Data Security & Data Retention Policy and Procedure
1. Policy Statement
At Thomas Charles Facilities & Maintenance, we are committed to protecting the confidentiality, integrity, and availability of all data handled within our organization. This policy outlines our approach to data security, retention, and disposal, ensuring compliance with relevant regulations, including the UK GDPR and Data Protection Act 2018.
​
2. Scope
This policy applies to:
· All employees, contractors, and third parties handling company data.
· All data collected, processed, stored, and disposed of by the organization.
· Physical and digital data security measures across all business operations.
​
3. Data Security Measures
To ensure the protection of sensitive information, Thomas Charles Facilities & Maintenance enforces:
· Access Controls – Data access is restricted to authorized personnel through password-protected systems and multi-factor authentication (MFA).
· Encryption – Sensitive data is encrypted during transmission and storage to prevent unauthorized access.
· Network Security – Firewalls, intrusion detection systems, and secure Wi-Fi protocols protect against cyber threats.
· Physical Security – Servers, hard drives, and confidential documents are stored in secure locations with restricted access.
· Regular Audits – Security protocols are routinely reviewed to identify vulnerabilities and enhance data protection measures.
​
4. Data Retention & Storage
To comply with legal, regulatory, and operational requirements, we adhere to the following data retention principles:
· Personal Data – Retained only for as long as necessary to fulfill business or legal obligations.
· Financial Records – Stored for a minimum of six years for compliance with tax regulations.
· Employment Records – Retained for five years post-employment unless legally required for a longer duration.
· Archived Data – Secured separately from active business records to prevent unauthorized access.
​
5. Data Disposal & Destruction
Secure disposal of outdated data minimizes the risk of breaches.
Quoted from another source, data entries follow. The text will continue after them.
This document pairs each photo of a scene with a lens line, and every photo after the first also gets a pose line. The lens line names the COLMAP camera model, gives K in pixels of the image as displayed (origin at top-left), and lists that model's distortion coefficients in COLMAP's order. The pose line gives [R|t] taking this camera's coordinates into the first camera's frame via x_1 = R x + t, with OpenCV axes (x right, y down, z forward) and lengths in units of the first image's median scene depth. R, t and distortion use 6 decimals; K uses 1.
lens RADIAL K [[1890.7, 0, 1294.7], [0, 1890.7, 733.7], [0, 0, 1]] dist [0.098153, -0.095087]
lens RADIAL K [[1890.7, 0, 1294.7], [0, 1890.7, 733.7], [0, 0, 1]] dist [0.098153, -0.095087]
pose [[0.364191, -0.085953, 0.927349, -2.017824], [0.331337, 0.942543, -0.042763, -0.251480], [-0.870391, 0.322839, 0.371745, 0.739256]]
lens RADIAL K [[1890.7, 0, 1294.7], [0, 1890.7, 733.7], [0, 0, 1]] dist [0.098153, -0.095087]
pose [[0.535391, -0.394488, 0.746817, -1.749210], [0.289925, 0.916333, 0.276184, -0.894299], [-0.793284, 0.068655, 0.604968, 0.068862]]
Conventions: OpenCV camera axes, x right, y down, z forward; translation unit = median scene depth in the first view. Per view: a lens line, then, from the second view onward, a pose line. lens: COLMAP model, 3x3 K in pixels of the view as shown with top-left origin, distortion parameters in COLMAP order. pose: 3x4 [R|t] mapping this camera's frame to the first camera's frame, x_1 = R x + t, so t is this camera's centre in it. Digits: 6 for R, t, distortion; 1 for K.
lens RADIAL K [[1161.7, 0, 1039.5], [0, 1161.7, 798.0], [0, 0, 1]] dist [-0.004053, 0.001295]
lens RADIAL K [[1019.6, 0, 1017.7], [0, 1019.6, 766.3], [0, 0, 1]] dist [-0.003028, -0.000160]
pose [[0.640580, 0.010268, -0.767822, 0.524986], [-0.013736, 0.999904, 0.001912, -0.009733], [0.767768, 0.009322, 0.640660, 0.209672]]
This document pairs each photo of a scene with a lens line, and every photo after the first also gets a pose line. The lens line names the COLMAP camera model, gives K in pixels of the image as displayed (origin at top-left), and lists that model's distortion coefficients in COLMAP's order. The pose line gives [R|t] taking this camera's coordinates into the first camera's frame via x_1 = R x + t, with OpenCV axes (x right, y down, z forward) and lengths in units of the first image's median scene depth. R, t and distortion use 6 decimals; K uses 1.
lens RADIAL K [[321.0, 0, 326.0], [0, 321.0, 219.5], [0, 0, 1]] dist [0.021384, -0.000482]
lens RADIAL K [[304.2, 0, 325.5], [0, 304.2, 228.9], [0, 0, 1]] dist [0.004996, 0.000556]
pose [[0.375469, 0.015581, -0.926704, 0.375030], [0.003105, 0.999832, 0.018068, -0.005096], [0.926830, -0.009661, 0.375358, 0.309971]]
Procedures include:
· Physical Documents – Shredded or incinerated before disposal.
· Digital Files – Permanently deleted using data-wiping software or physical destruction of hardware.
· Third-Party Data Processing – Vendors must comply with secure disposal protocols aligned with our policies.
​
6. Responsibilities & Compliance
To ensure full adherence to data protection laws, responsibilities are assigned as follows:
· Data Protection Officer (DPO) – Oversees implementation, compliance, and monitoring of security measures.
· Managers – Ensure staff awareness and adherence to security policies.
· Employees – Maintain confidentiality, report security breaches, and comply with data retention guidelines.
​
7. Incident Response & Breach Management
In the event of a data breach or unauthorized access, the following steps must be taken immediately:
1. Detection & Reporting – Any suspected breach must be reported to the DPO or IT department without delay.
2. Investigation & Containment – Security teams assess the breach scope and take corrective action.
3. Regulatory Notification – If necessary, authorities (such as the Information Commissioner’s Office – ICO) will be informed within legal timeframes.
4. Remediation Measures – Preventative actions, including staff training and security upgrades, will be implemented to reduce future risks.
​
8. Training & Awareness
All employees receive regular training on data security and retention policies, ensuring they understand:
· Their responsibilities regarding confidential data.
· How to handle and store sensitive information securely.
· How to recognize and report cybersecurity threats.
​
9. Policy Review & Updates
This policy is reviewed annually to incorporate:
· Legal and regulatory changes affecting data protection.
· Advancements in cybersecurity best practices.
· Operational improvements in data handling and storage procedures.
​
10. Policy Accessibility
This policy is available to all employees via the HR department or internal data security portals.